News on Tuesday that Royal Dutch Shell is looking to take on Australia’s “Big 3” energy incumbents (reported by the AFR) is not the first move by Big Oil into the Australian energy market.
Over the last few months, Total has moved into large-scale renewables investment via its subsidiary Total Eren, signing a landmark power purchase agreement with Powershop for the 200MW Kiamal solar project and accruing one of the biggest renewable energy development portfolios in the country.
BP is also back in the Australian solar market. Having been a leader – and for some time the only major player in the nascent solar PV industry (it’s hard to find a solar industry veteran who did not work for BP Solar at one stage) – it is now back in the country with UK developer Lightsource.
And they are not the only big players looking to muscle in on the opportunities in Australia.
Innogy, the renewable energy arm spun out of German utility giant RWE – and now part of a merger deal with another German utility giant E.ON – last month bought two undeveloped solar projects totalling 460MW and signalled further investments in wind and battery storage in its first play in Australia.

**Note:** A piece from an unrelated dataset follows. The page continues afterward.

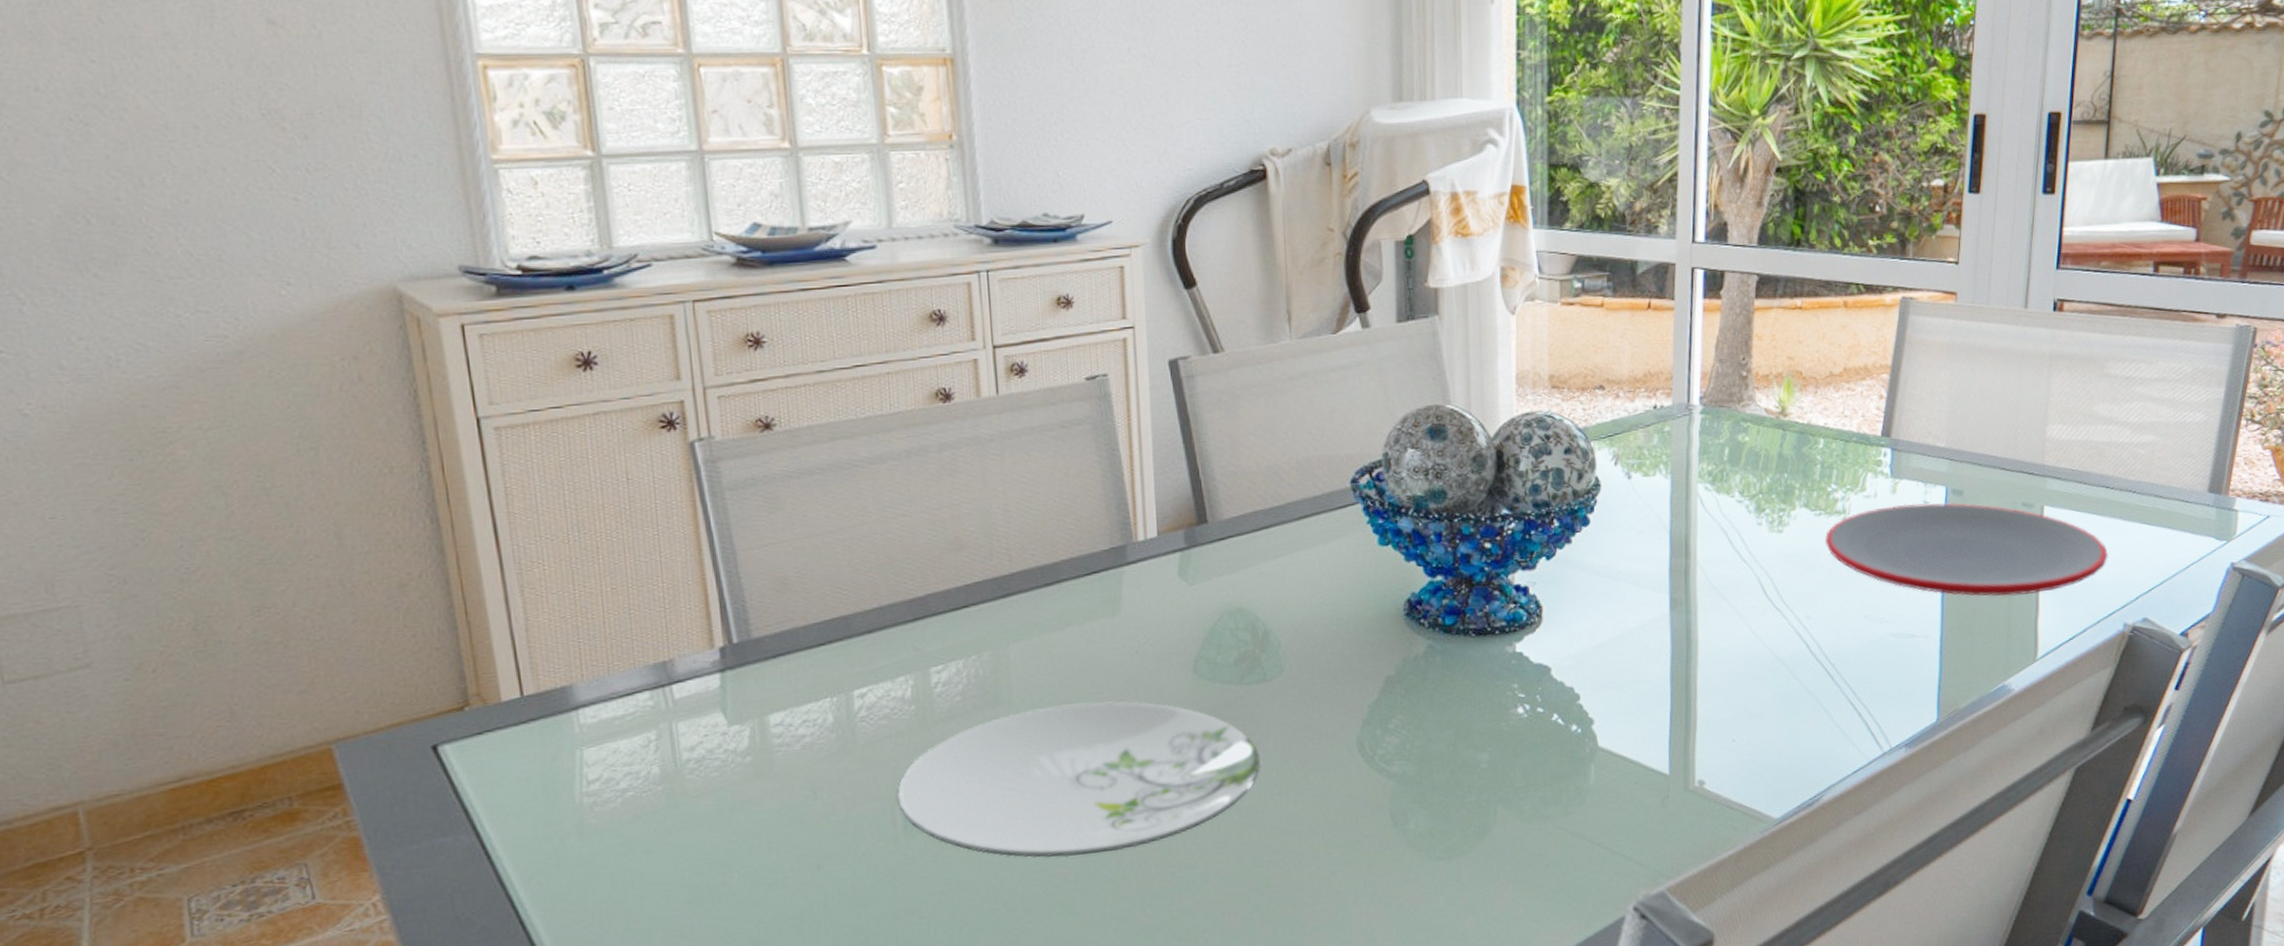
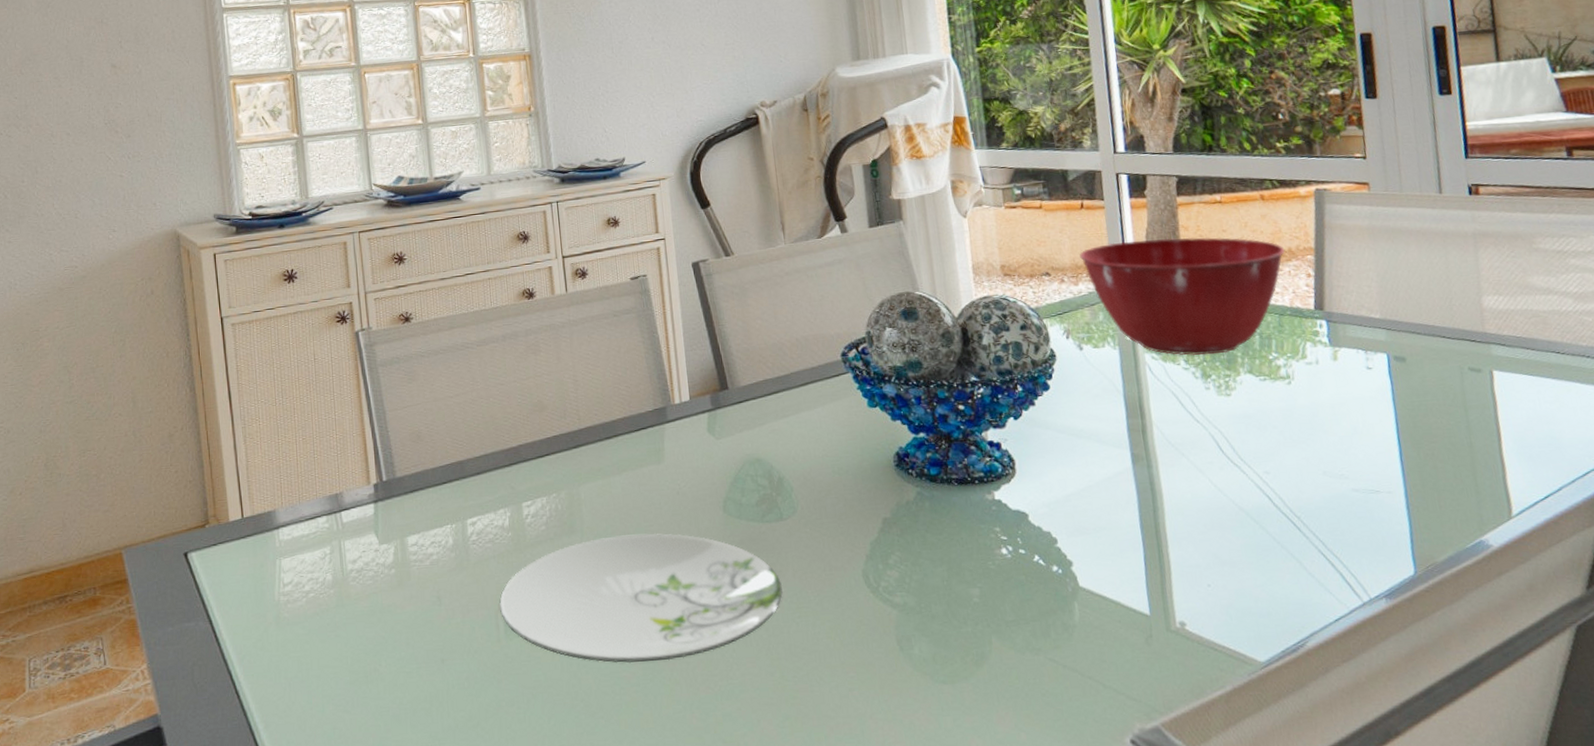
mixing bowl: none [1640,348,1861,486] -> present [1079,237,1285,355]
plate: present [1824,502,2108,596] -> none [1272,368,1572,455]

Innogy has yet to unveil its full intent in Australia, but it would be a surprise if it limits itself to investments in renewable energy projects, given its newly merged owner is looking to become the “utility of the future” and could move up the integration ladder down under.
Italy’s Enel is also emerging as a major player in Australia, and is joint owner of the 220MW Bungala solar farm, currently under construction near Port Augusta in the shadow of the former coal generator; and likely to be the biggest solar farm in Australia once complete.
Why the interest from these international energy majors in what had previously been a closed shop in Australia?
Well, it is pretty clear to everyone that energy markets are transitioning – to both renewables and storage, and to a distributed rather than centralised system.
Australia is at the forefront of this – despite the wishes of many in the conservative government and commentariat – thanks to its extraordinary wind and solar resources, the absurdly high price of grid power, not to mention the huge momentum in states like South Australia, which is charging (figuratively and quite literally) towards a super-high penetration of renewables.
The big energy players in the world don’t want to miss out, and are demanding a ring-side seat, as well as seeing the opportunities to steal the advantage from slow moving incumbents more focused on protecting their sunk investments than embracing new technologies.
What is capturing much of their interest is the growing role of the consumer – Australia’s energy market institutions now freely predict that up to half of all demand could be served by distributed energy, much of it generated on their rooftops and stored locally.
That means that the industry is no longer dominated by a couple of dozen big generators, but by millions of individual “pro-sumers”. The possibilities in both technology and business models are fascinating for all.
The corporate sector is also breaking down barriers – by-passing the traditional utility to secure direct contracts, or ownership, of large-scale renewable projects and on-site generation.
CUB, the owners of Foster’s, Crown and Fat Yak, intends to source 100 per cent of its energy needs from solar by the end of the year. Telstra has signed two major contracts for wind and solar, is working on storage, and is still considered as a chance to enter the market as a major energy retailer on its own account.
Zinc refiner Sun Metals is building a solar farm to underpin its expansion; Nectar Farms is turning to wind and battery storage to power what will be the country’s biggest greenhouse (a $350 million project that had been headed overseas); and smaller businesses are turning to renewable based micro-grids.
Biggest of all, Sanjeev Gupta, the owner of the Whyalla Steelworks, is planning on building more than 1GW of solar, plus the world’s biggest battery storage (bigger than Tesla’s) and some pumped hydro as it seeks to become a retailer of its own.
Its merger with Ross Garnaut’s Zen Energy to create SIMEC ZEN will create a new competitor that will gather major industrial and commercial users seeking to slash their high electricity costs by using more wind and solar.
Into these fractures, the world’s biggest oil companies are seeking to insert themselves.
Neither Shell nor the AFR could bring themselves to mention renewables in their article, but any attempt to challenge the incumbent retailers will necessitate a major investment in renewables in Australia.
Shell recently bought energy and broadband company First Utility in the UK as part of a push to take on that country’s energy incumbents, and to pursue the model that analysts presumed Telstra would adopt : the combination of communications and energy in a digital world.
“We see ourselves as being able to disrupt existing sites in countries and I don’t think we’ll settle for less as we try it here,” Shell’s Maarten Wetselaar told the AFR.
Total Eren told RenewEconomy last month that it intended to become a major player in Australia – and already had plans for a major battery storage installation next to the Kiamal solar project.
The company is not only backed by Total, the world’s fourth largest oil and gas company which is seeking to be known as the “responsible oil major”, but by the family of French car makers Peugeot.
“They have big ambitions in the renewable energy space, very big ambitions, and they want to expand ownership over time,” its local head Michael Vawser says.